Faz pouco tempo que li Estação Onze foi um dos melhores livros que já li na vida, mesmo já tendo lido muitos livros bons na vida. Gosto muito de ficção científica, distopias, ficção pós-apocalíptica e gêneros similares. Normalmente não é o tipo de literatura que mais brinca com os meus sentimentos, mas são os livros que normalmente mais me fazem pensar e me maravilhar e mexem com a minha imaginação.

Muita gente tem essa conexão com livros de fantasia e ficção científica/distopias/ficção pós-apocalíptica são, para mim, um tipo particular de fantasia, com um diálogo maior com a realidade. Mas me incomoda a falha na hora de dialogar com meus sentimentos. Literatura que não mexe com sentimentos nunca vai atingir sua plenitude.

Eu li e gostei muito de obras clássicas como Admirável Mundo Novo, 1984 e Revolução dos Bichos, mas sempre senti uma aridez nessas obras que considerava inerente ao gênero literário que hoje vejo de forma diferente. São livros incríveis, que eu ainda planejo reler, mas sinto que falta algo. E então chegam obras como Estação Onze, que conseguem trazer com maestria os elementos que eu sentia falta nos outros livros, e uma luz se acendeu dentro do meu cérebro.

● ● ● ● ●

### PROBLEMA PROPOSTO 1
Formate como CSV de duas colunas, "rotulo" e "valor", as linhas armazenadas, começando na linha com "genus: Columba" e seguindo até o fim delas. Use uma linha de CSV para cada uma, com cada campo entre aspas e as quebras de linha trocadas por espaços.
O trecho acima e as linhas que vêm depois dele são materiais independentes.

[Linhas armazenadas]
● ● ● ● ●

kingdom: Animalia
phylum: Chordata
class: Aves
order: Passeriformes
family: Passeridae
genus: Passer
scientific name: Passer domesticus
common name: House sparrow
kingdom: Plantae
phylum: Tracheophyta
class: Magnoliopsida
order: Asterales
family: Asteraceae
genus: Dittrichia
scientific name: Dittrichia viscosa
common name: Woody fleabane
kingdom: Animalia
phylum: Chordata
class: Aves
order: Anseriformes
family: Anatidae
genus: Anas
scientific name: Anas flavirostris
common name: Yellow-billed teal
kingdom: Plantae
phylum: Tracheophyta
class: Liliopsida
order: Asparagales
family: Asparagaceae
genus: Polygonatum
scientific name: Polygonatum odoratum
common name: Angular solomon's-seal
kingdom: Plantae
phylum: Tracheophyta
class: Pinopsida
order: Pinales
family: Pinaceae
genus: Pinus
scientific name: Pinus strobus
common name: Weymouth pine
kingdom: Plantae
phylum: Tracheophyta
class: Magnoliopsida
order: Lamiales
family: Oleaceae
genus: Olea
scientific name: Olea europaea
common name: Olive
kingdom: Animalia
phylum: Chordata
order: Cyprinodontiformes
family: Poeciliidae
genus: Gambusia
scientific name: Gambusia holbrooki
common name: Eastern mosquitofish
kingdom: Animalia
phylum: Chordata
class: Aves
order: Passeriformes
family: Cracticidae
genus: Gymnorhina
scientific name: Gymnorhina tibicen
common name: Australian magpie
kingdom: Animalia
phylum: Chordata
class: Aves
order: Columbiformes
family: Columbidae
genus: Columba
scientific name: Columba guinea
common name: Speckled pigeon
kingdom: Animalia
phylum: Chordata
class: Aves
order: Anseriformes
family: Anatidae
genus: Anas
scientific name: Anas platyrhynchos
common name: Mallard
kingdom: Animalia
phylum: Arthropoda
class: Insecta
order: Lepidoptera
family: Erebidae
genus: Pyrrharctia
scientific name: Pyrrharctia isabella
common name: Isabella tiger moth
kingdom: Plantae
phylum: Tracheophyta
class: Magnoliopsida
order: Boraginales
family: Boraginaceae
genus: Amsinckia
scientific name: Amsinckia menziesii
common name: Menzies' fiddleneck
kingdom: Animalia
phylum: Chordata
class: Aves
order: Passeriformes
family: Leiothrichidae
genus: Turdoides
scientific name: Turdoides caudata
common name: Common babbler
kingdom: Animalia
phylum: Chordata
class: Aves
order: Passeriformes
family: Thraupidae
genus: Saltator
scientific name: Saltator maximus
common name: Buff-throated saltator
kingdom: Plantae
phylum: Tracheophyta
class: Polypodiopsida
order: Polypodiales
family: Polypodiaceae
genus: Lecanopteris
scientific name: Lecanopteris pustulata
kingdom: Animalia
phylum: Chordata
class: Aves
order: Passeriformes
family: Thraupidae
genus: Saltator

● ● ● ● ●

### PROBLEMA PROPOSTO 2
Redigite o trecho sem nenhuma alteração, começando em "Eu li e gostei" e seguindo até "do meu cérebro.".

### RESPOSTA CORRETA 1
rotulo,valor
"genus:","Columba"
"scientific name:","Columba guinea"
"common name:","Speckled pigeon"
"kingdom:","Animalia"
"phylum:","Chordata"
"class:","Aves"
"order:","Anseriformes"
"family:","Anatidae"
"genus:","Anas"
"scientific name:","Anas platyrhynchos"
"common name:","Mallard"
"kingdom:","Animalia"
"phylum:","Arthropoda"
"class:","Insecta"
"order:","Lepidoptera"
"family:","Erebidae"
"genus:","Pyrrharctia"
"scientific name:","Pyrrharctia isabella"
"common name:","Isabella tiger moth"
"kingdom:","Plantae"
"phylum:","Tracheophyta"
"class:","Magnoliopsida"
"order:","Boraginales"
"family:","Boraginaceae"
"genus:","Amsinckia"
"scientific name:","Amsinckia menziesii"
"common name:","Menzies' fiddleneck"
"kingdom:","Animalia"
"phylum:","Chordata"
"class:","Aves"
"order:","Passeriformes"
"family:","Leiothrichidae"
"genus:","Turdoides"
"scientific name:","Turdoides caudata"
"common name:","Common babbler"
"kingdom:","Animalia"
"phylum:","Chordata"
"class:","Aves"
"order:","Passeriformes"
"family:","Thraupidae"
"genus:","Saltator"
"scientific name:","Saltator maximus"
"common name:","Buff-throated saltator"
"kingdom:","Plantae"
"phylum:","Tracheophyta"
"class:","Polypodiopsida"
"order:","Polypodiales"
"family:","Polypodiaceae"
"genus:","Lecanopteris"
"scientific name:","Lecanopteris pustulata"
"kingdom:","Animalia"
"phylum:","Chordata"
"class:","Aves"
"order:","Passeriformes"
"family:","Thraupidae"
"genus:","Saltator"

### RESPOSTA CORRETA 2
Eu li e gostei muito de obras clássicas como Admirável Mundo Novo, 1984 e Revolução dos Bichos, mas sempre senti uma aridez nessas obras que considerava inerente ao gênero literário que hoje vejo de forma diferente. São livros incríveis, que eu ainda planejo reler, mas sinto que falta algo. E então chegam obras como Estação Onze, que conseguem trazer com maestria os elementos que eu sentia falta nos outros livros, e uma luz se acendeu dentro do meu cérebro.